- _Description of the task_: Wherever the string "lines" appears in the listing, copy that line.

------ Given data ------

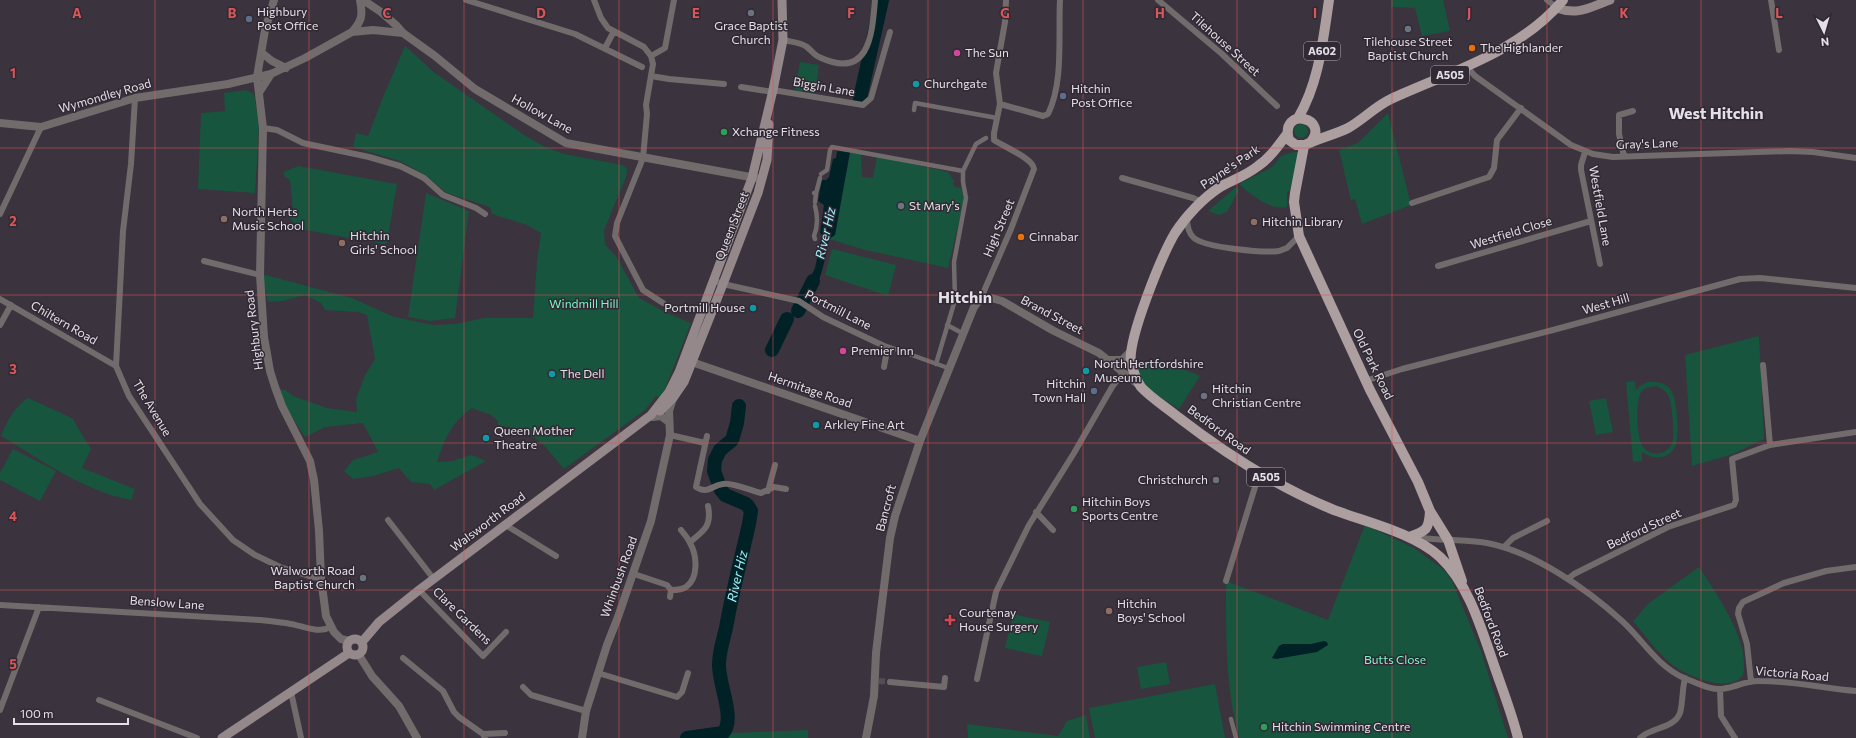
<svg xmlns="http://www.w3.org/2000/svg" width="1856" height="738" font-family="Commissioner,sans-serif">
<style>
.green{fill:#17553e;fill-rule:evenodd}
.water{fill:#002227}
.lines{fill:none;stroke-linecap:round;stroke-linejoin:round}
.river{stroke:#002227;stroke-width:14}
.minor-tunnel{stroke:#544d57;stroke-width:6;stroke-dasharray:6 3;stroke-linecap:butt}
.pedestrian{stroke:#726b6c;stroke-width:4.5}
.minor{stroke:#726b6c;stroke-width:6}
.tertiary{stroke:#726b6c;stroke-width:8}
.secondary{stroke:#94888a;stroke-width:9}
.primary{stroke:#ad9ea0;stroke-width:10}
.grid{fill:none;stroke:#da5658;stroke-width:1;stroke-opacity:0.55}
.worship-dot{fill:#6b7280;stroke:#312934;stroke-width:1.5}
.service-dot{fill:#5c6f8a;stroke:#312934;stroke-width:1.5}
.food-dot{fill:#e8710a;stroke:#312934;stroke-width:1.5}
.hotel-dot{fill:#d1479c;stroke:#312934;stroke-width:1.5}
.culture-dot{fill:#0f9aa8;stroke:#312934;stroke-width:1.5}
.leisure-dot{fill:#2e9e5b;stroke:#312934;stroke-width:1.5}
.education-dot{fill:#8d6e63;stroke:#312934;stroke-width:1.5}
.health-dot{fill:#e0444e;stroke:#312934;stroke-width:1.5}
.labels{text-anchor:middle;stroke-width:3;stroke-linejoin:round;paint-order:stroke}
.shield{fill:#312934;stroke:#aea9b1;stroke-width:1}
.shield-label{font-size:11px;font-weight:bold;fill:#e4e0e7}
.poi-label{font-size:12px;fill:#e4e0e7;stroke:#312934;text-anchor:start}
.street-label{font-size:12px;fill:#e4e0e7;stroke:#312934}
.park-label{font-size:12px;fill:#79f9c5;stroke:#312934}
.water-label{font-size:13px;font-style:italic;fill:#a1f5ff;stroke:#312934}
.district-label{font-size:16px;font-weight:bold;fill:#e4e0e7;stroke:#312934}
.grid-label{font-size:13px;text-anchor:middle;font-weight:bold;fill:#da5658;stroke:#312934;stroke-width:3;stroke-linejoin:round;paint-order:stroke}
</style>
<rect width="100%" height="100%" fill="#3b333e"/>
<path class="green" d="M1391,0h52l7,31 -28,5 -7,-28 -24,-1z
M405,46l30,27 89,62 21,12 19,7 59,11 4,4 -1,8 -22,53 1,15 11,11 23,42 28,15 24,10 -30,76 -5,-3 -11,14 -81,59c-23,-28 -28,-37 -66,-44v-4l-7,-6 -19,-7c-21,15 -27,30 -35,54l16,-1 18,-6 15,6 -52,29 -4,-6 -19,-2 -12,-14 -26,8 -20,3 -9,-8 9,-11 25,-8 -15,-29 -38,4 -20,10 -20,-31 -5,-17 5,1 8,6 34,12 30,4 -1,-13 9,-24 10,-16 -8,-44 -9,-3 -33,-2 -4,-7 -16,-8 -22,6 -15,1 -6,-28 90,24 42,19 39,8 23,-1 28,-6h49l4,-57 4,-28 -14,-8 -35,-11 -2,-7 -43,-14 -22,-18 -25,-14 -47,-14 3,-14 12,3 15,-39z
M800,62l19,3 -4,29 -20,-4z
M246,90l8,4 5,32 -4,67 -57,-4 3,-76 24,-2 -1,-18z
M1388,113l23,92 -49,19 -7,-25 -4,1 -12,-50 19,-7z
M1294 131a7 7 0 1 1 14 0a7 7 0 1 1-14 0Z
M850,152l11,2 1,23 11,1 4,-22 71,16 6,9 -1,3 2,3 6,1 3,12 -16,68 -83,-18 -36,-11 6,-4z
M1293,152h6l-9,39 -3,1v15c-16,4 -36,-12 -48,-23l33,-17 9,-11z
M298,166l99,18 -10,59 -4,1 -78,-14 -14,-10 -5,-8 7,-2 -3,-30 -6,-4v-4z
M1236,187l3,3 -12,22 -8,3 -11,-4z
M426,193l43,18 -14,107 -25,3 -22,-4z
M832,249l64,16 -8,31 -63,-21z
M1759,336l5,103 -31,15 -41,12 -7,-111z
M1161,360l39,16 -21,33c-18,-12 -36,-19 -42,-41z
M1635,381l1,9c5,-6 11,-9 19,-8 7,0 14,4 17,10 5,9 8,46 3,55 -7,13 -23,13 -33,5v9l-9,1 -7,-80zM1656,386c5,2 9,4 12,9 4,7 7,41 4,48 -5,13 -23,14 -30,2 -5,-8 -7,-46 0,-54 3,-4 8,-4 14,-5z
M28,398l44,20 19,31 -9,19 53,21 -4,11c-48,-9 -89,-40 -130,-64 6,-16 14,-29 27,-38z
M1606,398l7,34 -17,3 -7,-34z
M13,449l43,22 -16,30 -40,-21v-7z
M1365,525l49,23 30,22 8,11 29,70 27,87h-269c-14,-51 -13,-105 -13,-157l102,39z
M1699,567c17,26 52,75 44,108 -14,20 -59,0 -73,-12 -14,-12 -25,-28 -37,-42l16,-18z
M1013,614l37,8 -8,34 -37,-8z
M1166,662l4,22 -29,5 -4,-22z
M1215,684l10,54h-130l-6,-30z
M1086,715l4,23h-122l-1,-14 91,12 9,-15z
M808,730v8h-97l20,-5z"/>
<path class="water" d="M837,151l13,1 -15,83 -6,4c-3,14 -9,54 -23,60l-4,-5 13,-26 7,-33 -2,-2 4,-28 -6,-4 4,-21h4l3,-3 4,-18 3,-1z
M1324,641l3,1 1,3 -11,7 -41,7 -4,-1 7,-12 4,-2h28z"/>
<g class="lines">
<g class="river">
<path d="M860,98l22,-98"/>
<path d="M798,311l15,-30"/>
<path d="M772,350l15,-31"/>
<path id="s1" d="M687,738l36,-5c13,-14 -5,-50 -4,-69 0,-11 4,-24 7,-36 6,-35 15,-69 23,-104l2,-13 -3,-5 -2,-2 -21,-9 -4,-5 -7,-19 1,-11 5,-10 12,-10 5,-17 2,-17"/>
</g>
<path class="minor-tunnel" d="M879,681l11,1"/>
<path class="pedestrian" d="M914,110l1,-7 82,15
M821,174l6,-4 3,-20 2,-3 131,24
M814,193h2l-1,9
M816,193l4,-15
M815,239l-1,-3c4,-10 4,-19 1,-30
M947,325l15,8
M884,345l64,23
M936,364l19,-64 -1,-38 12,-64 -3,-16v-11l13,-27 10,-6
M1231,719l5,19"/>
<path class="minor" d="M466,0l109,34 67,33
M594,0l7,18 7,10 36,19 7,9 2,8 -7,41 1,9 -4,44 -26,65 -2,13 28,54 20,13
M1158,0l64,54 55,52
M1547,0l10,8
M1771,0l8,50
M783,40c8,2 17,2 24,7 4,3 7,8 12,10 49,23 53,-19 56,-57
M605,48l9,-17
M651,56l14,-8 9,-48
M1467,67l8,9 96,69 22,9 20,3 177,-6 23,1 43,6
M651,76l18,3 55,5
M741,87l32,5
M773,90l90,15 8,-7 19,-66
M135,98l-4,66 -8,67 -7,135 13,30 71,108 33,36 22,15 25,12 32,10 9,1
M1000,104l43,12 5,-2c16,-32 10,-80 12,-114
M263,128l14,2 26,13 66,14 31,9 24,12 19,17 33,13 9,6
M1585,152l-4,13v5l19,94
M1624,156l-5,-22v-19l14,-4
M1122,178l71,20 9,4
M1412,203l77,-26 5,-9 3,-28 24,-32
M0,214l41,-87
M1187,218c0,8 1,15 7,20 12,10 70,15 85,13l8,-3 12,-12
M204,261l56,14
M1438,266l153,-45
M713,280l10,4 76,17 24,16 59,28 5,5 -3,17
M981,298l30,-69 23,-60c-1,-11 -30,-22 -40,-29v-7l6,-29 -4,-31 9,-51 1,-22
M0,299l116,67
M0,325l11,-20
M1763,365l7,80
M1365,381l37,-12 151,-39 187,-51 20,-1 96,10
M670,435l35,8
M707,436l-11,51c13,8 15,-2 27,-3 9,-2 29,7 38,9l13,-6 12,2
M768,491l7,-26
M1036,512l17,18
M388,520l45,58
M504,524l52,32
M1415,537c24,4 48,2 72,6 47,9 100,46 135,78 21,19 35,45 62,57 13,5 29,14 43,10 11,-2 21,-8 33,-7 31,0 64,7 96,10
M690,542c14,-11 22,-16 18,-36
M1504,547l9,-9 34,-17
M634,574l33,11 4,5 -1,7
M1568,579l6,-5 94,-47 66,-22 2,-5 -4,-41 38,-14 86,-13
M1226,581l33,-107
M419,590l64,66 23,-24
M671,590c5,0 11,0 15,-3 13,-9 11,-32 4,-44 -2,-5 -6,-9 -9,-13
M0,605l260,15c10,1 21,2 31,4 12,2 28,10 39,3
M403,658l40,33 11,21 5,5 24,17 2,4
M598,673l79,24 5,-5 6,-19
M977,679l19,-87 25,-51 8,-16 45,-72 38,-66 11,-14 -3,-6 2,-7
M1751,681l-4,-37 -9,-30 1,-6 4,-6 41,-19 42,-12 30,-4
M890,682l54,5 1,-9
M523,687l8,8 55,16
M1720,689l1,27 14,22
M291,692l10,46
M99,700l98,38
M0,710l39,-103
M483,734l22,-1
M1640,738c11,-11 34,-9 40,-25 3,-11 2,-23 5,-35"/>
<path class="tertiary" d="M274,0l-9,30 -8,47 6,51 -3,147 4,62 6,34 5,16 7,19 28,55 4,19 5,51 2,47 5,38 8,16 7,7 8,2
M363,0l18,12 16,14 6,7 32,23 40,33 91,54 195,36
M352,32c10,-11 11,-17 8,-32
M262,53l10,8 14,7
M260,91l11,-17
M0,123l41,4 94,-29 93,-14 43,-10 34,-16 47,-26 21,-2 30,3
M686,360l234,81
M1109,360h13l8,-8
M653,417l8,-1 8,6
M359,655l13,21 27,30 18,32
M582,738l4,-27 21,-66 11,-28 33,-96 19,-86 -1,-24 4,-13
M866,738l8,-42 2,-43 5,-42 9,-73 5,-22 25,-75 54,-134 7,-9h10l11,3 52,30 45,22 41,33"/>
<path class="secondary" d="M1557,8c21,8 33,-1 53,-8
M660,411l13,-13 11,-16 39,-98 35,-91 9,-33 2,-36
M347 647a8 8 0 1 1 16 0a8 8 0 1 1-16 0Z
M362,642l17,-20 40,-32 232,-175 18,-23 10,-20 73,-194 21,-88 10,-50 -1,-40
M222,738l127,-85"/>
<path class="primary" d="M1298,118c21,-35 25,-78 31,-118
M1287,134c-9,12 -17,24 -29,32 -11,9 -25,14 -38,21 -17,11 -34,29 -45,46 -13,22 -48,107 -44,130 2,7 6,18 10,24 10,11 25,20 37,30 48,37 99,70 156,93 32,12 80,23 106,47 29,27 42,74 55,111 8,23 17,46 23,70
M1310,143c22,-25 -31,-38 -21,-3l7,5h9c14,-7 29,-10 43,-17 15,-8 26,-21 43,-29 59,-27 129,-47 172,-99
M1304,146l-9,47 -1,9 5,34 71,154 48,92 12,29 18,29 14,41
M1409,537c18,-6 20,-8 21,-26"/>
</g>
<path class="grid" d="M155,0v738M309,0v738M464,0v738M619,0v738M773,0v738M928,0v738M1083,0v738M1237,0v738M1392,0v738M1547,0v738M1701,0v738M0,148h1856M0,295h1856M0,443h1856M0,590h1856"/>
<g class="worship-dot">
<circle cx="751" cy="13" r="4"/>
<circle cx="1408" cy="29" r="4"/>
<circle cx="901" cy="206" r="4"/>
<circle cx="1204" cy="396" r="4"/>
<circle cx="1216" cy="480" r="4"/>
<circle cx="363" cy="578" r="4"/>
</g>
<g class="service-dot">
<circle cx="249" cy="19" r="4"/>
<circle cx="1063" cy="96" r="4"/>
<circle cx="1094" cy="391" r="4"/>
</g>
<g class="food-dot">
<circle cx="1472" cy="48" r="4"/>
<circle cx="1021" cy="237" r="4"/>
</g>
<g class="hotel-dot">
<circle cx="957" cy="53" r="4"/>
<circle cx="843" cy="351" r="4"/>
</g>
<g class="culture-dot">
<circle cx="916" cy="84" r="4"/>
<circle cx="753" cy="308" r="4"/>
<circle cx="1086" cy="371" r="4"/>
<circle cx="552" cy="374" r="4"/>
<circle cx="816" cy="425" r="4"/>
<circle cx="486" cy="438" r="4"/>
</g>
<g class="leisure-dot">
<circle cx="724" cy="132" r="4"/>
<circle cx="1074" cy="509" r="4"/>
<circle cx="1264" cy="727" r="4"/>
</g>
<g class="education-dot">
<circle cx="224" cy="219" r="4"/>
<circle cx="1254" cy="222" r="4"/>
<circle cx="342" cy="243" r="4"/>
<circle cx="1109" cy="611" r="4"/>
</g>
<path class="health-dot" d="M948 614h4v4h4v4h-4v4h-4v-4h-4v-4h4z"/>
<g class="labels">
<g class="shield">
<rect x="1304" y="42" width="36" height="18" rx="3"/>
<rect x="1431" y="66" width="38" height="18" rx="3"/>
<rect x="1247" y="468" width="38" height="18" rx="3"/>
</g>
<g class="shield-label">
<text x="1322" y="55">A602</text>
<text x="1450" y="79">A505</text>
<text x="1266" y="481">A505</text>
</g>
<g class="poi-label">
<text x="257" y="16">Highbury<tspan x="257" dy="14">Post Office</tspan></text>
<text x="751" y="30" text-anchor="middle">Grace Baptist<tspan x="751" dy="14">Church</tspan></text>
<text x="1408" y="46" text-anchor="middle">Tilehouse Street<tspan x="1408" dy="14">Baptist Church</tspan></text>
<text x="1480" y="52">The Highlander</text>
<text x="965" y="57">The Sun</text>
<text x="924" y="88">Churchgate</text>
<text x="1071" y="93">Hitchin<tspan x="1071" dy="14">Post Office</tspan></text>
<text x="732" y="136">Xchange Fitness</text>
<text x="909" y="210">St Mary's</text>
<text x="232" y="216">North Herts<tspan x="232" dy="14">Music School</tspan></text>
<text x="1262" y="226">Hitchin Library</text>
<text x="350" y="240">Hitchin<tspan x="350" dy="14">Girls' School</tspan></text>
<text x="1029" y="241">Cinnabar</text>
<text x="745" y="312" text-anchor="end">Portmill House</text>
<text x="851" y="355">Premier Inn</text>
<text x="1094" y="368">North Hertfordshire<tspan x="1094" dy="14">Museum</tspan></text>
<text x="560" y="378">The Dell</text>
<text x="1086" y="388" text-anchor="end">Hitchin<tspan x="1086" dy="14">Town Hall</tspan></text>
<text x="1212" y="393">Hitchin<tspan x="1212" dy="14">Christian Centre</tspan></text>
<text x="824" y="429">Arkley Fine Art</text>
<text x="494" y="435">Queen Mother<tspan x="494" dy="14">Theatre</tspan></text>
<text x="1208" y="484" text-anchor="end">Christchurch</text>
<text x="1082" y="506">Hitchin Boys<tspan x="1082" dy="14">Sports Centre</tspan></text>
<text x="355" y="575" text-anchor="end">Walworth Road<tspan x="355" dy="14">Baptist Church</tspan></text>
<text x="1117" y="608">Hitchin<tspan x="1117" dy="14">Boys' School</tspan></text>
<text x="959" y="617">Courtenay<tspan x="959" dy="14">House Surgery</tspan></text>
<text x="1272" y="731">Hitchin Swimming Centre</text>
</g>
<g class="street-label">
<text transform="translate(1225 44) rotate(42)" y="4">Tilehouse Street</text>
<text transform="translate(824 87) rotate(10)" y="4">Biggin Lane</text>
<text transform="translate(105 96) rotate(-16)" y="4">Wymondley Road</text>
<text transform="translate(542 114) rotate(29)" y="4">Hollow Lane</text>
<text transform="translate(1647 144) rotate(-2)" y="4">Gray's Lane</text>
<text transform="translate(1230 167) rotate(-34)" y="4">Payne's Park</text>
<text transform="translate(1600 206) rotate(80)" y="4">Westfield Lane</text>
<text transform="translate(732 226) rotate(-69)" y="4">Queen Street</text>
<text transform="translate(999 228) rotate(-67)" y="4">High Street</text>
<text transform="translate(1511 233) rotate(-17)" y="4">Westfield Close</text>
<text transform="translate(1606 304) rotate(-16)" y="4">West Hill</text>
<text transform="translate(838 310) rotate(27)" y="4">Portmill Lane</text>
<text transform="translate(1052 315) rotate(28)" y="4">Brand Street</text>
<text transform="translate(64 323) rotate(30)" y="4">Chiltern Road</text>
<text transform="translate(254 330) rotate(-97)" y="4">Highbury Road</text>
<text transform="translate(1373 364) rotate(64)" y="4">Old Park Road</text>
<text transform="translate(810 390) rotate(19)" y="4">Hermitage Road</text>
<text transform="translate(152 408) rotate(59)" y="4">The Avenue</text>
<text transform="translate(1219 430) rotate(36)" y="4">Bedford Road</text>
<text transform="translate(886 508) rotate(-75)" y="4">Bancroft</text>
<text transform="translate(488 522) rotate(-37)" y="4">Walsworth Road</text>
<text transform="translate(1644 529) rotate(-25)" y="4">Bedford Street</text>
<text transform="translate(619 577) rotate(-70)" y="4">Whinbush Road</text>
<text transform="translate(167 603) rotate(4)" y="4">Benslow Lane</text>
<text transform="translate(462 616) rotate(44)" y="4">Clare Gardens</text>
<text transform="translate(1491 622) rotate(69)" y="4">Bedford Road</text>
<text transform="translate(1792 674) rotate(5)" y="4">Victoria Road</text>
</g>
<g class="park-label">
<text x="584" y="308">Windmill Hill</text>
<text x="1395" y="664">Butts Close</text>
</g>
<g class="water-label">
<text transform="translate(825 233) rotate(-77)" y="5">River Hiz</text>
<text dy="5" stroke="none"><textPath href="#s1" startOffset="197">River Hiz</textPath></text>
</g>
<g class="district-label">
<text x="1716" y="119">West Hitchin</text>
<text x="965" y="303">Hitchin</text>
</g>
</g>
<g class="grid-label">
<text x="77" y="18">A</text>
<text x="232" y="18">B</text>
<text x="387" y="18">C</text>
<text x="541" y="18">D</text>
<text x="696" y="18">E</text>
<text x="851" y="18">F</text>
<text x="1005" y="18">G</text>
<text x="1160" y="18">H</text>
<text x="1315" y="18">I</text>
<text x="1469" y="18">J</text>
<text x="1624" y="18">K</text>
<text x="1779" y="18">L</text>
<text x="13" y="78">1</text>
<text x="13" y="226">2</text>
<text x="13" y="374">3</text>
<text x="13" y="521">4</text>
<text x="13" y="669">5</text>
</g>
<g transform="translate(1824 32) rotate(175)" stroke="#312934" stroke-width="3" paint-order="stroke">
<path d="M0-3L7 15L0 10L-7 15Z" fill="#e4e0e7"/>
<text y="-6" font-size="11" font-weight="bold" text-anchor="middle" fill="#e4e0e7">N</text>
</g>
<path d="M14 718v6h114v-6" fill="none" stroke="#e4e0e7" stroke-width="2"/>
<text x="20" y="718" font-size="12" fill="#e4e0e7" stroke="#312934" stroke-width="3" paint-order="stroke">100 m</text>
</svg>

------

- _Output_:
.lines{fill:none;stroke-linecap:round;stroke-linejoin:round}
<g class="lines">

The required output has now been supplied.